Extrait du texte
« La ville toute entière respirait la crainte ; des parents vinrent nombreux chercher leurs enfants internes dans différents établissements d’enseignement ; des familles entières allèrent passer la nuit aux environs » écrit le sous-préfet. On ne doute pas que les usines seront les cibles des bombardiers. Le préfet écrit au secrétariat d’Etat à l’Intérieur que « les ouvriers de l’usine Mors craignent un bombardement et se consultent pour savoir s’ils continueront à travailler dans cet établissement ». Il en va de même pour les 150 ouvrières de l’usine de la Mousse qui fabrique du matériel de camouflage pour la Wehrmacht. Elles se présentent en grand nombre à la visite médicale.

Images des pages et texte extrait
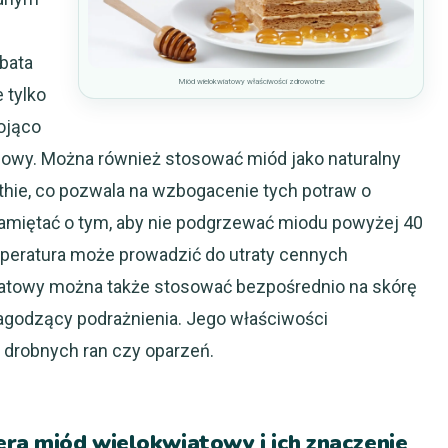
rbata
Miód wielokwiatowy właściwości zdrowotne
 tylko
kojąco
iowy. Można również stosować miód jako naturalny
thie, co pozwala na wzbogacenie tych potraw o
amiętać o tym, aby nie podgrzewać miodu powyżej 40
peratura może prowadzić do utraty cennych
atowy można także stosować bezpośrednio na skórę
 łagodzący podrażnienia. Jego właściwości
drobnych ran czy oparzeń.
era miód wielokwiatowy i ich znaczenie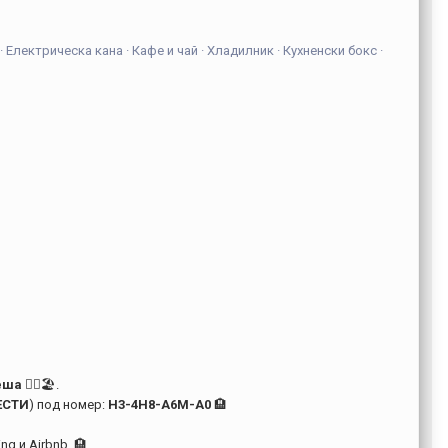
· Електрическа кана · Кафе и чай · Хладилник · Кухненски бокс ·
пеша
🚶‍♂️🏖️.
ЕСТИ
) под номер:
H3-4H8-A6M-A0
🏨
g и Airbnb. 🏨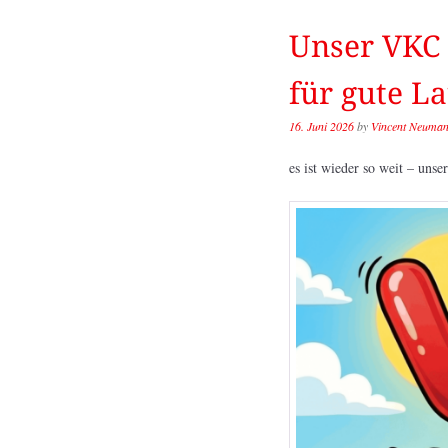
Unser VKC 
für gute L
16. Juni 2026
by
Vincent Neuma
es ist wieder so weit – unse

--

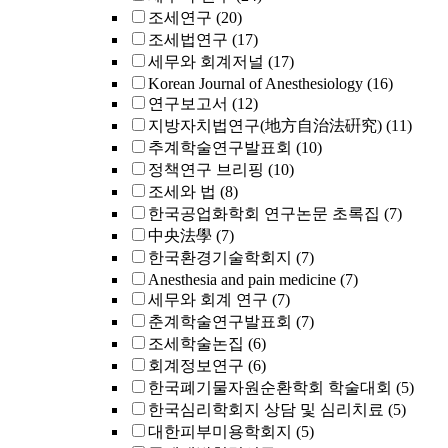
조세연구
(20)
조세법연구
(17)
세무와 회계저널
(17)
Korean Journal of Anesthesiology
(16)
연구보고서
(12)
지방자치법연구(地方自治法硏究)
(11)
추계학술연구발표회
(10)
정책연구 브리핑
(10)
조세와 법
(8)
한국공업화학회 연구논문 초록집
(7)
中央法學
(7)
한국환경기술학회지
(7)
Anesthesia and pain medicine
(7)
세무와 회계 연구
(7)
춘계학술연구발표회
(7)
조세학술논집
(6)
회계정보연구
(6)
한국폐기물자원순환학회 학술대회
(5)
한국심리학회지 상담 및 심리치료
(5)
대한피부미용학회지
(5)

Consigne
Selon l'extrait, que fabrique l'usine de la Mousse ? Appuyez-vous uniquement sur l'extrait pour répondre.

Corrigé
Elle fabrique du matériel de camouflage pour la Wehrmacht.